Audrey,   qui est née à Saint-Germain-en-Laye, n’a pas suivi d’emblée le chemin de la piscine dans une ville dont le club de natation est  l’un des plus importants de France. « Je   faisais de l’acrosport, et ce jusqu’à 18 ans, explique-t-elle. J‘ai donc plongé   assez tard. Pourquoi ? D’abord, l’acrosport n’est pas un sport olympique   et le plongeon l’est, olympique. Ensuite  j‘avais des partenaires qui ont quitté l’acrosport   et je me suis retrouvée seule. »

Le   plongeon et la gymnastique font partie d’un même genre de sports, dits sports   acrobatiques. Peut-on imaginer un passage immédiatement rentable entre l’acrosport   et le plongeon ? Non, répond Audrey :

« Il   faut oublier pas mal de choses et en acquérir d’autres. La technique n’est   pas la même. Il y a bien entendu beaucoup de points communs, la place dans l’espace,   les repères visuels. Une chose difficile à comprendre, c’est l’arrivée par la   tête, alors que sur terre, on arrive par les pieds. Moi, quand je partais le   dos à l’eau, e comprenais, mais de face, je comprenais mal, et alors c’était   l’arrivée à plat ventre ou à plat dos, et pas comme il faut. »

« Il   a fallu deux, trois ans. Disons deux. Après, ce n’était pas facile tous les jours, mais ça allait mieux. La première année, j’ai été entraînée par Monsieur Pierre (lisez :   Bernard Pierre), puis le reste de ma carrière par Gilles Emptoz-Lacote. »

Audrey avaIt obtenu son professorat de sport en 2010. On lui avait réservé un « poste   INSEP » qui lui garantissait un emploi du temps très allégé permettant   deux entraînements par jour, « ce que je n’aurais pu faire avec un emploi normal » ajoute-t-elle.

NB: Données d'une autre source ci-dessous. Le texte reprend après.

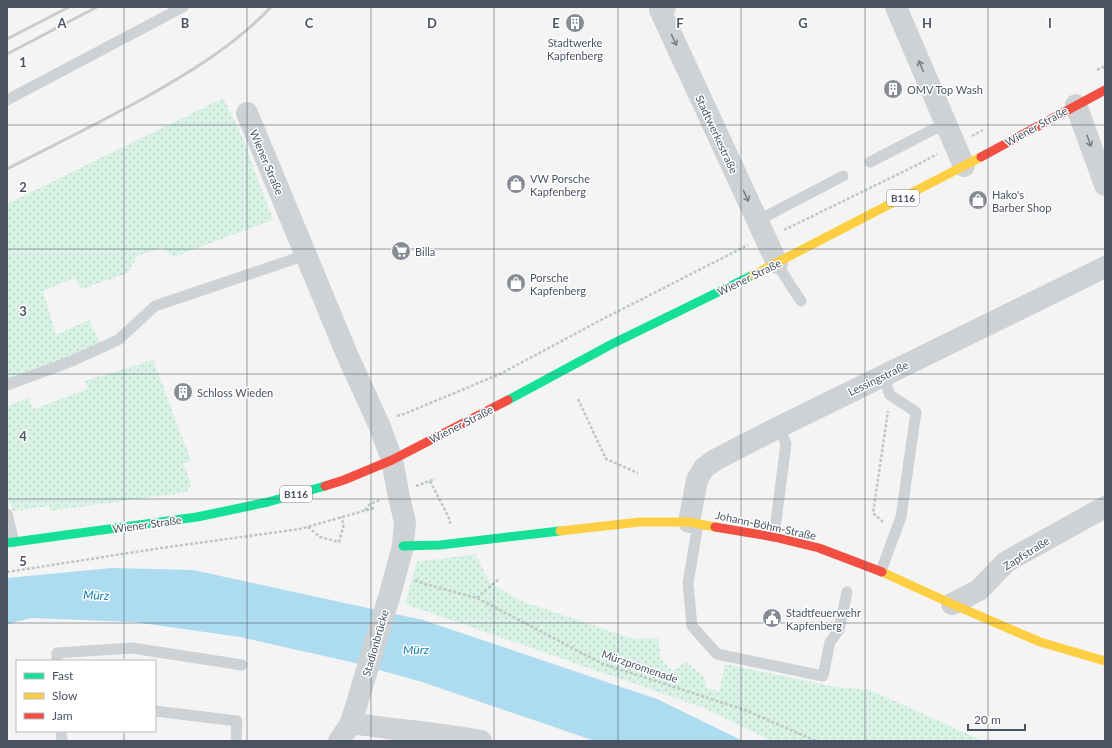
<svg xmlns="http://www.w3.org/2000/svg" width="1112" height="748" font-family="Lato,sans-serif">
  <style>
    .grass { fill: url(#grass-dots) }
    .water { fill: #addbf0 }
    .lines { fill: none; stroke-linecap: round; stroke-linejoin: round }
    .path { stroke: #bdc8c6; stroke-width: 2.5; stroke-dasharray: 3 2; stroke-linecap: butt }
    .lane { stroke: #cfd2d5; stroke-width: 11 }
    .street { stroke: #cfd2d5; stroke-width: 22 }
    .fast { stroke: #16e098; stroke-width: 9 }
    .slow { stroke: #ffcf43; stroke-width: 9 }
    .jam { stroke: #f24e42; stroke-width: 9 }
    .rail { stroke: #cacbce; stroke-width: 3 }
    .oneway { stroke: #797f8a }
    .grid { fill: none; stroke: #4a5361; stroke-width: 1; stroke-opacity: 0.55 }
    .labels { text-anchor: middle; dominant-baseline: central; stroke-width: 3; stroke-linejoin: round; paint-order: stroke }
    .shield { fill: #fff; stroke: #808790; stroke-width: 1 }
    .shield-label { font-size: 10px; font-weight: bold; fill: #4a5361 }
    .poi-label { font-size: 11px; fill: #4a5361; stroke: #fff; text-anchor: start }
    .street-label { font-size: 11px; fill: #4a5361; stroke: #fff }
    .water-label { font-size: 12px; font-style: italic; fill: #0b7db2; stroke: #fff }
    .grid-label { font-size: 13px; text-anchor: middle; font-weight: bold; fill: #4a5361; stroke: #fff; stroke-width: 3; stroke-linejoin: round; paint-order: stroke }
  </style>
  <defs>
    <pattern id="grass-dots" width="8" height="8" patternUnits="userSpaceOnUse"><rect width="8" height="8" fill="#d8f2e5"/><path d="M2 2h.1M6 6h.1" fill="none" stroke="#bbd1c7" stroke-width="1.8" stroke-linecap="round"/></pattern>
  </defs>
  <rect width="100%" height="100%" fill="#f4f4f4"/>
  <path class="grass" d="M 223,98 L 242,136 L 273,220 L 173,257 L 161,248 L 137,256 L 128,273 L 81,289 L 74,278 L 43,291 L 56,335 L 89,320 L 102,347 L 7,385 L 7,204 Z
    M 153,360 L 191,461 L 183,464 L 191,482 L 188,492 L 50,511 L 49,506 L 13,511 L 7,496 L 7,406 L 29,398 L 33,409 L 88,389 L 85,381 Z
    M 475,554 L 490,583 L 521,601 L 633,639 L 658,638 L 661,660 L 673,671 L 686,662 L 704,677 L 707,688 L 719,692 L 725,664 L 835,687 L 870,690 L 983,741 L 772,741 L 704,708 L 405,604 L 417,562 Z"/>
  <path class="water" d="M 112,568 L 193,570 L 423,620 L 657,699 L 743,741 L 595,741 L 422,682 L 351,662 L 240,637 L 134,622 L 32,618 L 18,621 L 7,625 L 7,578 Z"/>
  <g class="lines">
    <path class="path" d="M 1097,70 L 1105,66
      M 972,136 L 983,130
      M 784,230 L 921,163 L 937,154
      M 578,399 L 606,459 L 638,473
      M 397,416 L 404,414 L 500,374 L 601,320 L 748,245
      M 430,481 L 450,520 L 450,524
      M 416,486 L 435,479
      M 365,510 L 370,504 L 380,500
      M 883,522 L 873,513 L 888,411
      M 308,527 L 320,537 L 339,542 L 344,524 L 340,517
      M 7,572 L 161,548 L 300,529 L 374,508
      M 415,580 L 425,584 L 477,598 L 603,664 L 745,710 L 816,741
      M 477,598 L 500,578"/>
    <path class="lane" d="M 7,100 L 183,7
      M 870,162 L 946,123
      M 757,221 L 843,176
      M 777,263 L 789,283 L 801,301
      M 7,385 L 72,361 L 118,340 L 155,306 L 306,255
      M 7,514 L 14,542
      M 698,524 L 688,583 L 692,626 L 717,654 L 823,676 L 830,642 L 839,630 L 847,592
      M 774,537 L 786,444 L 779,427
      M 881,571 L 901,517 L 916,412 L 890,395 L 883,376
      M 57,661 L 57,653 L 132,648 L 242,665
      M 155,711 L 237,721 L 236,741
      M 61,731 L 62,741"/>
    <path class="street" d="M 665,7 L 660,10 L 777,263
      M 896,7 L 964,166
      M 1076,105 L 1105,185
      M 247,113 L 346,352 L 380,427 L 392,460 L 399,497 L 405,522 L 403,546 L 390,594 L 351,723 L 339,741
      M 689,522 L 697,480 L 704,468 L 715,460 L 779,427 L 1105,267
      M 952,604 L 979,590 L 1006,562 L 1105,507
      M 351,723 C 394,730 438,733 481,741"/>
    <path class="fast" d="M 508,400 L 612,344 L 753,275
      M 7,543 L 197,517 L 268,502 L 325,486
      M 403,546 L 440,545 L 560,531"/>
    <path class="slow" d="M 753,275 L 981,157
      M 560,531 L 640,522 L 689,522 L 715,527
      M 882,572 L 952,604 L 1040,642 L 1105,661"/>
    <path class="jam" d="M 981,157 L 1105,90
      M 325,486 L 344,480 L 392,460 L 508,400
      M 715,527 L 774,537 L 819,548 L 882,572"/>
    <path class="rail" d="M 7,39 L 69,7
      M 7,54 L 97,7
      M 7,169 C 54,145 101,122 148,96 C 192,71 236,44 271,7"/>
  </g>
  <defs><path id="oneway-shaft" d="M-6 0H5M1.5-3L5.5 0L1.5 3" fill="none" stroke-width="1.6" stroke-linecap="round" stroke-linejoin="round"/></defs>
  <g class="oneway">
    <use href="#oneway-shaft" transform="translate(674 40) rotate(65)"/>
    <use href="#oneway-shaft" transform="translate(921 66) rotate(-113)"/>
    <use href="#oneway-shaft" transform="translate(1089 141) rotate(71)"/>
    <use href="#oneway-shaft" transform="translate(746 196) rotate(65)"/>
  </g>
  <path class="grid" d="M 124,7 L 124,661M 247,7 L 247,741M 371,7 L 371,741M 494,7 L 494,741M 618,7 L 618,741M 741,7 L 741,741M 865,7 L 865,741M 988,7 L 988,741M 7,125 L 1105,125M 7,249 L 1105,249M 7,374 L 1105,374M 7,499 L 1105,499M 7,623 L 1105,623M 124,731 L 124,741"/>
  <defs>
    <g id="building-disc" transform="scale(1)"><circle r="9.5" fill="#868b94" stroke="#fff"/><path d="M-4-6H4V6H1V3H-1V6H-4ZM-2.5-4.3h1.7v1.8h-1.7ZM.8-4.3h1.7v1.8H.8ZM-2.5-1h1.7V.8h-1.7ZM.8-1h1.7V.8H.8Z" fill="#fff"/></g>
    <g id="shop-disc" transform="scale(1)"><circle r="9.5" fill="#868b94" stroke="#fff"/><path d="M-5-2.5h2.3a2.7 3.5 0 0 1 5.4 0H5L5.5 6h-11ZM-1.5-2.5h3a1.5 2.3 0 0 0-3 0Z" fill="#fff"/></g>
    <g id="supermarket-disc" transform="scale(1)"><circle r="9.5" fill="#868b94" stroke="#fff"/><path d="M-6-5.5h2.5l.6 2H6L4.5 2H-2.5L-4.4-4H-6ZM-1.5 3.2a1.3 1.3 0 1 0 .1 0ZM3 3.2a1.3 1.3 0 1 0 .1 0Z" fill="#fff"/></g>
    <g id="civic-disc" transform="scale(1)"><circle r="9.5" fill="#868b94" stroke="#fff"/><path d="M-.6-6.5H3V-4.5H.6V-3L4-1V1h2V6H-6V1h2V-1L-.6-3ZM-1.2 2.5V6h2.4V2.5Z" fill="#fff"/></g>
  </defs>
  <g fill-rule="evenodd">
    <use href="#building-disc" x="575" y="23"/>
    <use href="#building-disc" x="893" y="89"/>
    <use href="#shop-disc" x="516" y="184"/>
    <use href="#shop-disc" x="978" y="200"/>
    <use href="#supermarket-disc" x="401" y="251"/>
    <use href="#shop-disc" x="516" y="283"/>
    <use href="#building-disc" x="183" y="392"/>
    <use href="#civic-disc" x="772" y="618"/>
  </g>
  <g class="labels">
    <g class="shield">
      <rect x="887" y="190" width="32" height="16" rx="3"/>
      <rect x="280" y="486" width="32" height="16" rx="3"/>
    </g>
    <g class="shield-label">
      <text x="903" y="198">B116</text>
      <text x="296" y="494">B116</text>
    </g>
    <g class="poi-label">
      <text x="575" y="42" text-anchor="middle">Stadtwerke<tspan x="575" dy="13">Kapfenberg</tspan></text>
      <text x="907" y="89">OMV Top Wash</text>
      <text x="530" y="178">VW Porsche<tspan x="530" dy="13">Kapfenberg</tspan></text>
      <text x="992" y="194">Hako's<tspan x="992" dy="13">Barber Shop</tspan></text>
      <text x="415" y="251">Billa</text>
      <text x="530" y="277">Porsche<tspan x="530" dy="13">Kapfenberg</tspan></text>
      <text x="197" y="392">Schloss Wieden</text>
      <text x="786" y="612">Stadtfeuerwehr<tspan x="786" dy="13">Kapfenberg</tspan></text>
    </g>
    <g class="street-label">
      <text transform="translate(1036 126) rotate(-29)">Wiener Straße</text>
      <text transform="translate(717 134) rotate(65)">Stadtwerkestraße</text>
      <text transform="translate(267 162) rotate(67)">Wiener Straße</text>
      <text transform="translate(749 277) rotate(-26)">Wiener Straße</text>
      <text transform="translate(878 378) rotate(-26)">Lessingstraße</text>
      <text transform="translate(461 424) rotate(-27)">Wiener Straße</text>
      <text transform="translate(147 524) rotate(-8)">Wiener Straße</text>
      <text transform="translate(766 525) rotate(12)">Johann-Böhm-Straße</text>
      <text transform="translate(1026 553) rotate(-32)">Zapfstraße</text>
      <text transform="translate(375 643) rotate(-74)">Stadionbrücke</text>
      <text transform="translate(640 666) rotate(19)">Mürzpromenade</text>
    </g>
    <g class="water-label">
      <text transform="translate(96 595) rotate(2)">Mürz</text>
      <text x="416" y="649">Mürz</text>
    </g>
  </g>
  <g class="grid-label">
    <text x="62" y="28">A</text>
    <text x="185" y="28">B</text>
    <text x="309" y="28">C</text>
    <text x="432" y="28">D</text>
    <text x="556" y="28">E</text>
    <text x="680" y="28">F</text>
    <text x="803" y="28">G</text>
    <text x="927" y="28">H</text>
    <text x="1050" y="28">I</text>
    <text x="23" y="67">1</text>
    <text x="23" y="192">2</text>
    <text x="23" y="316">3</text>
    <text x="23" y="441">4</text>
    <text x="23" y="566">5</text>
  </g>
  <rect width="1112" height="748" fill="none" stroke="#4a5361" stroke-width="16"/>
  <rect x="16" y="660" width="140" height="72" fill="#ffffff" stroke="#b7bac0"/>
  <rect x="24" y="673" width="20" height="6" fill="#16e098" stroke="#b7bac0"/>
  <text x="52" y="680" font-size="12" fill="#4a5361">Fast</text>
  <rect x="24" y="693" width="20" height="6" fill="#ffcf43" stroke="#b7bac0"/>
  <text x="52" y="700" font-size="12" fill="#4a5361">Slow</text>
  <rect x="24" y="713" width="20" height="6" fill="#f24e42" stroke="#b7bac0"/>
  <text x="52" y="720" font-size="12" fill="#4a5361">Jam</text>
  <path d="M968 724v6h57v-6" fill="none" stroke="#4a5361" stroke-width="2"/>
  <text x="974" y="724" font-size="12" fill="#4a5361" stroke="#ffffff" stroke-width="3" paint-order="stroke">20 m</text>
</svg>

Après les Jeux olympiques de Londres, Gilles a pris du galon, est devenu DTN adjoint chargé du plongeon et a rejoint son poste à Bordeaux. Une place d’entraîneur à l’INSEP était disponible. Audrey n’a pas hésité. Une telle opportunité ne   se représenterait pas de sitôt. Elle a abandonné la pratique pour l’enseignement : « de toutes façons, j‘aurais plongé un an de plus, mais je n’aurais pas   fait l’olympiade, dit-elle. Donc pas de regrets. D’autant, dit-elle que : « j‘ai trois anciens gymnastes », ajoute-t-elle avec un accent de   triomphe dans la voix.